Records from a collection:
--- START ---

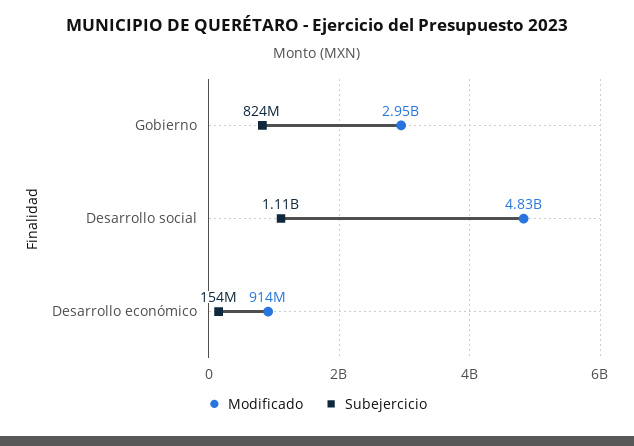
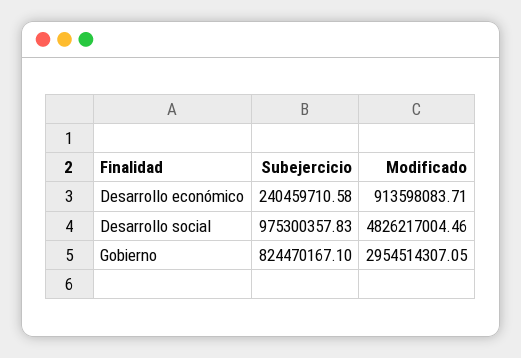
Subejercicio, Desarrollo social: 1110000000 -> 975300357.83
Subejercicio, Desarrollo económico: 154000000 -> 240459710.58

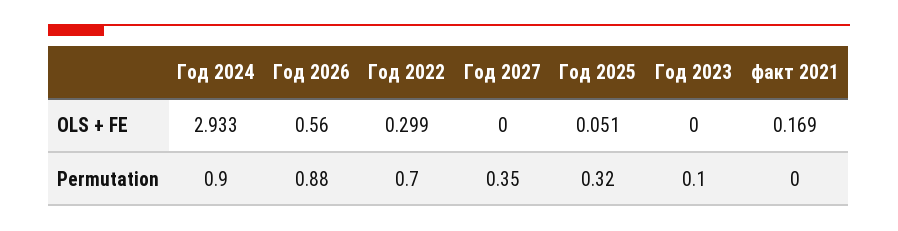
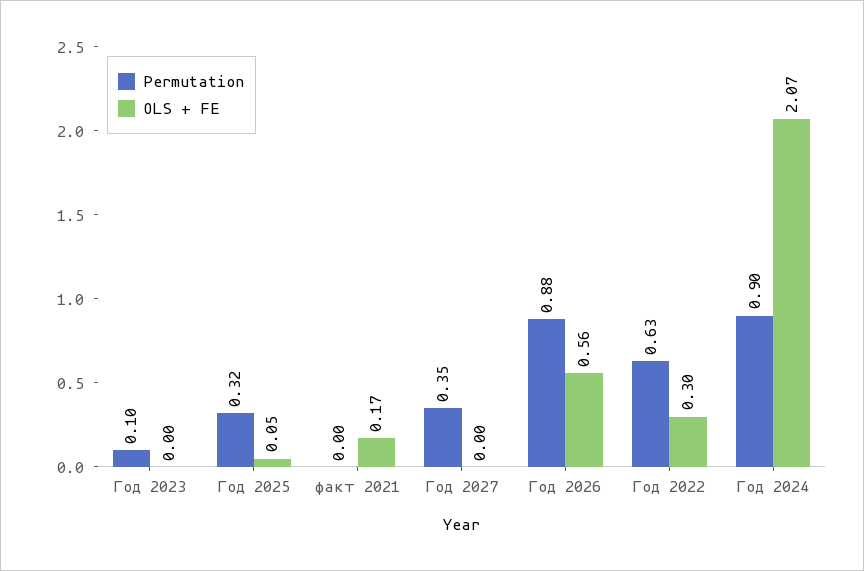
OLS + FE, Год 2024: 2.933 -> 2.07
Permutation, Год 2022: 0.7 -> 0.63

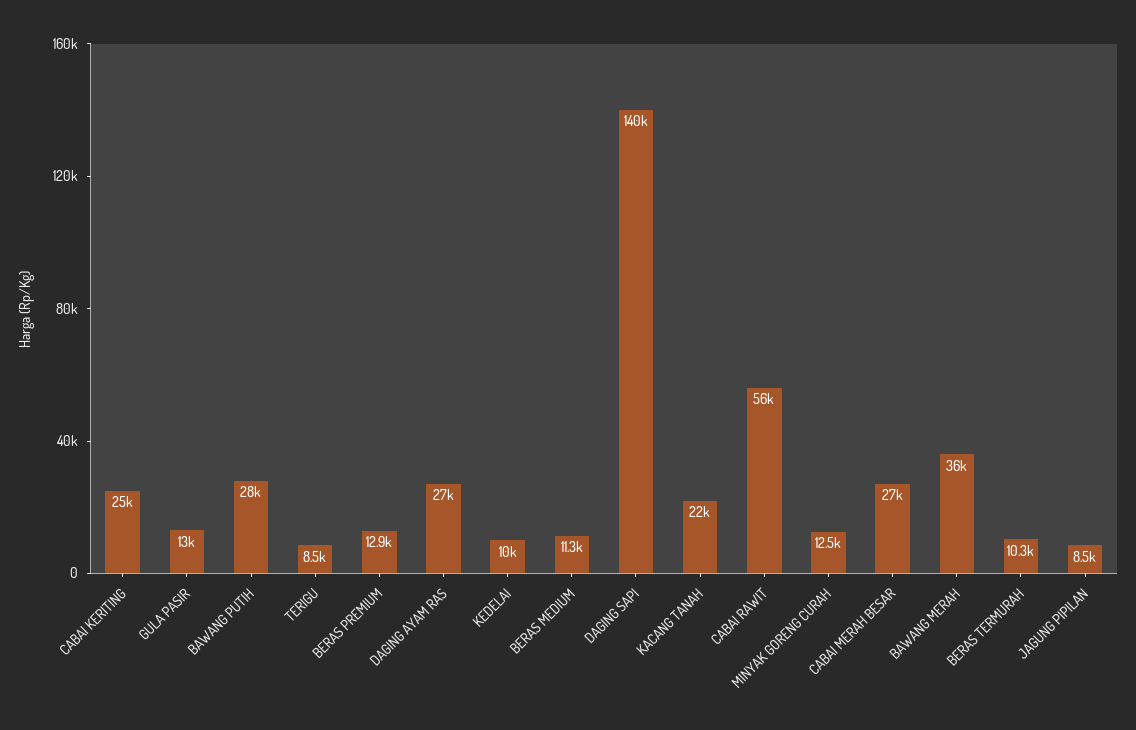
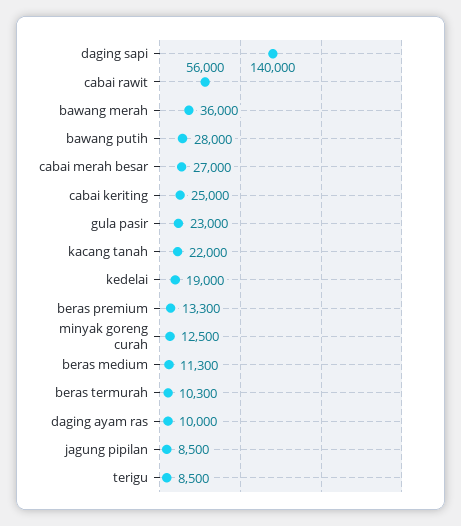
GULA PASIR: 13000 -> 23000
BERAS PREMIUM: 12900 -> 13300
DAGING AYAM RAS: 27000 -> 10000
KEDELAI: 10000 -> 19000

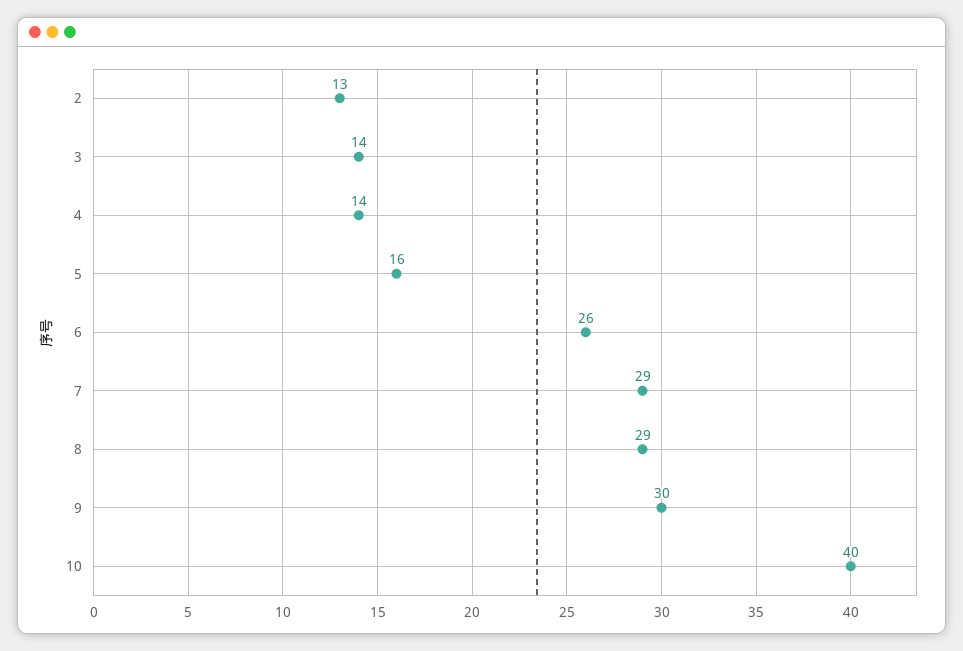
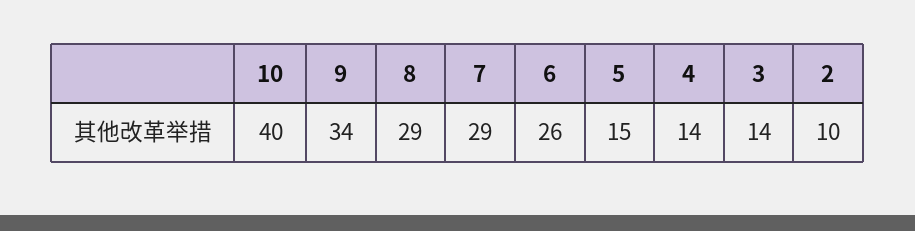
2: 13 -> 10
5: 16 -> 15
9: 30 -> 34

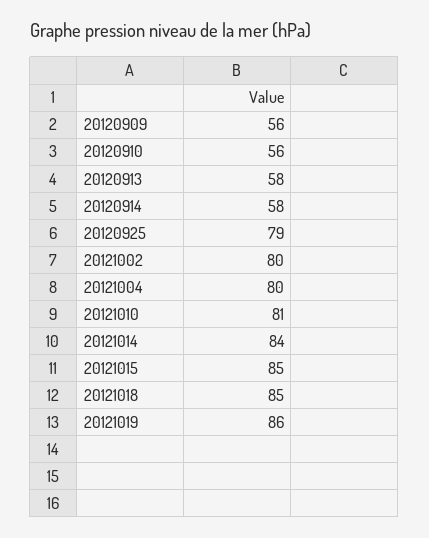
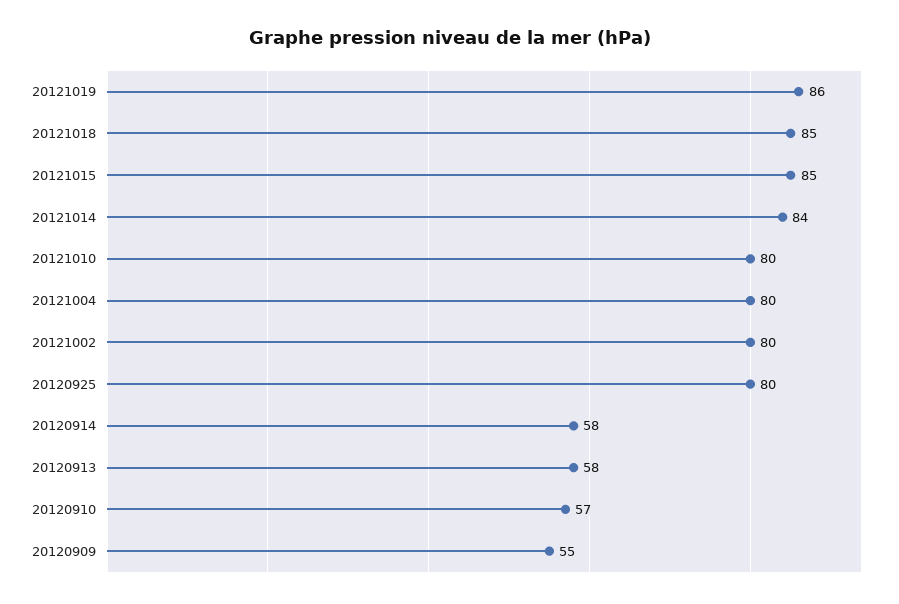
20120909: 56 -> 55
20120910: 56 -> 57
20120925: 79 -> 80
20121010: 81 -> 80

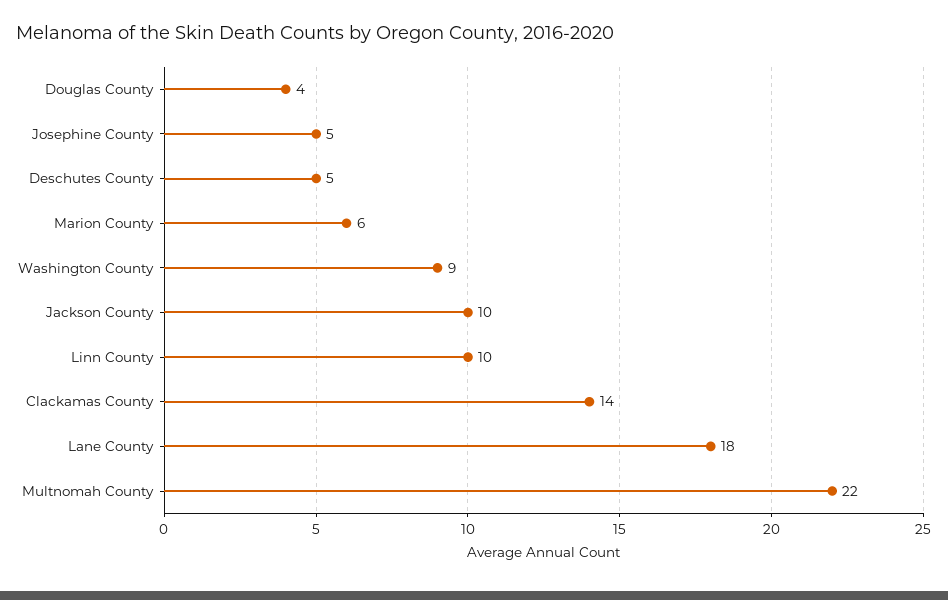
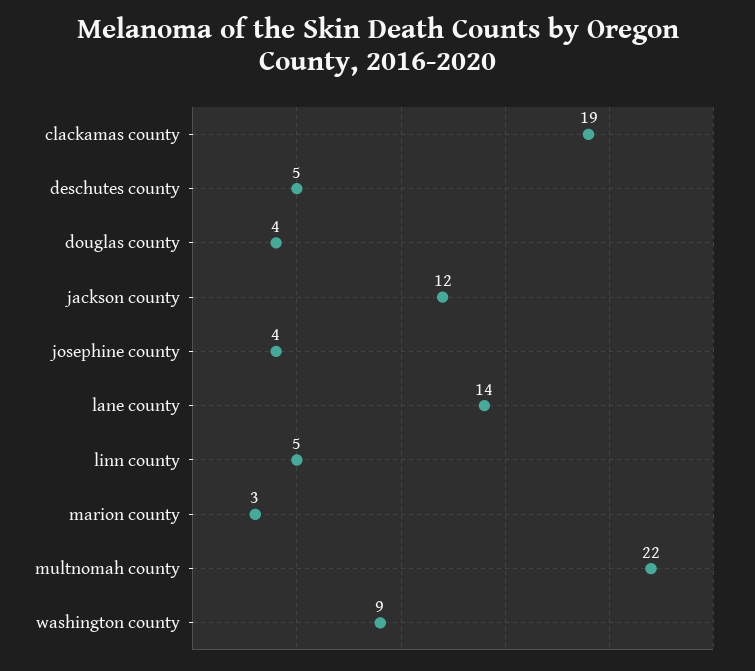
Josephine County: 5 -> 4
Marion County: 6 -> 3
Jackson County: 10 -> 12
Linn County: 10 -> 5
Clackamas County: 14 -> 19
Lane County: 18 -> 14

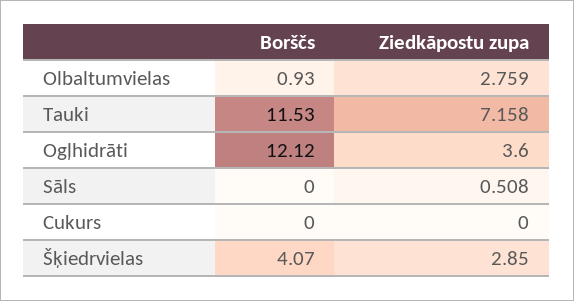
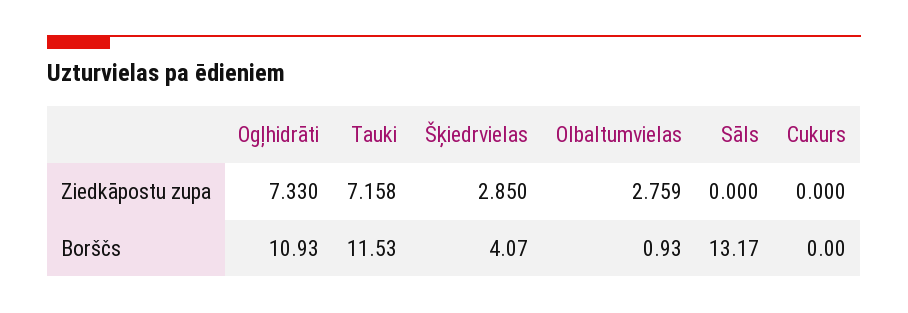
Borščs, Ogļhidrāti: 12.12 -> 10.93
Ziedkāpostu zupa, Ogļhidrāti: 3.6 -> 7.33
Borščs, Sāls: 0 -> 13.17
Ziedkāpostu zupa, Sāls: 0.508 -> 0

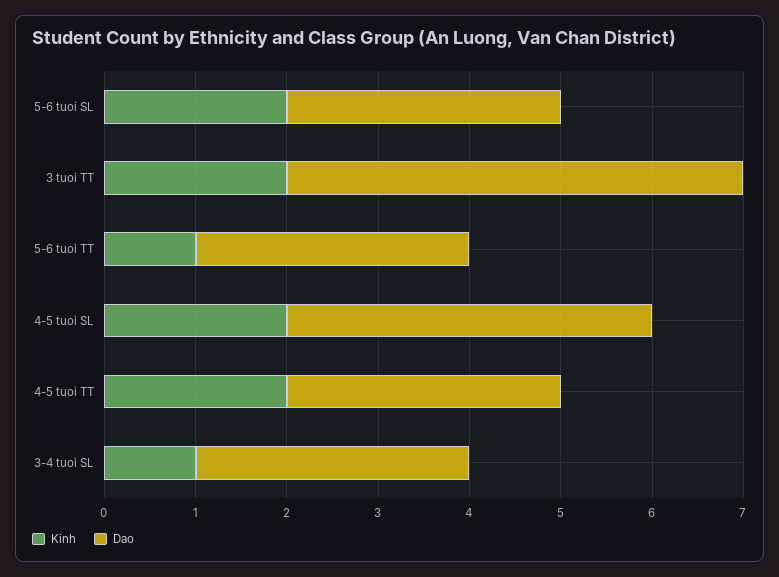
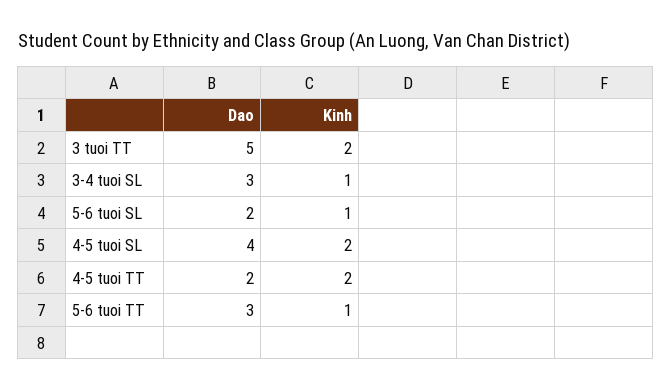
Kinh, 5-6 tuoi SL: 2 -> 1
Dao, 5-6 tuoi SL: 3 -> 2
Dao, 4-5 tuoi TT: 3 -> 2

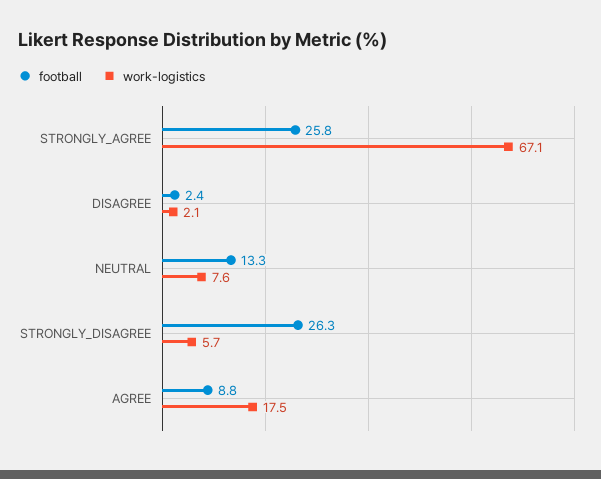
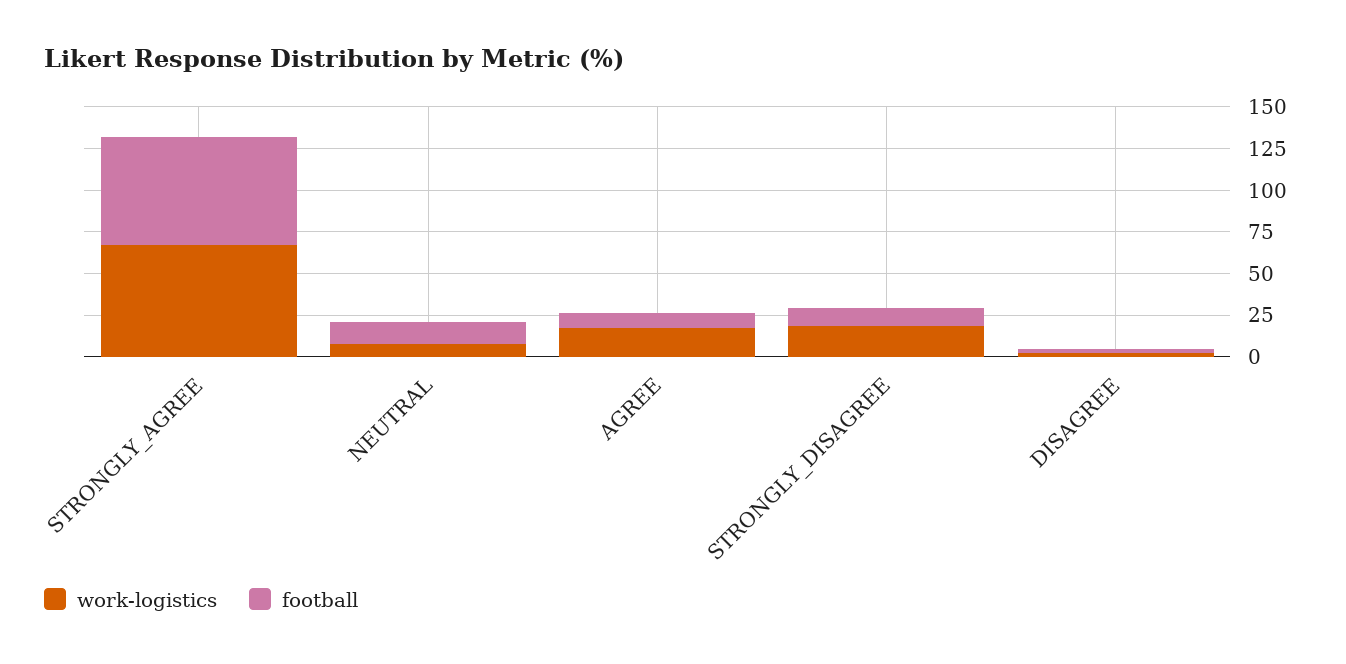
football, STRONGLY_AGREE: 25.8 -> 65
football, STRONGLY_DISAGREE: 26.3 -> 10
work-logistics, STRONGLY_DISAGREE: 5.7 -> 20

--- END ---

Repeat exactly the lines from the one containing "Lane County: 18 -> 14" to the last line of the data above, both included, and write no pictures into the copy.

Result of the task:
Lane County: 18 -> 14

Borščs, Ogļhidrāti: 12.12 -> 10.93
Ziedkāpostu zupa, Ogļhidrāti: 3.6 -> 7.33
Borščs, Sāls: 0 -> 13.17
Ziedkāpostu zupa, Sāls: 0.508 -> 0

Kinh, 5-6 tuoi SL: 2 -> 1
Dao, 5-6 tuoi SL: 3 -> 2
Dao, 4-5 tuoi TT: 3 -> 2

football, STRONGLY_AGREE: 25.8 -> 65
football, STRONGLY_DISAGREE: 26.3 -> 10
work-logistics, STRONGLY_DISAGREE: 5.7 -> 20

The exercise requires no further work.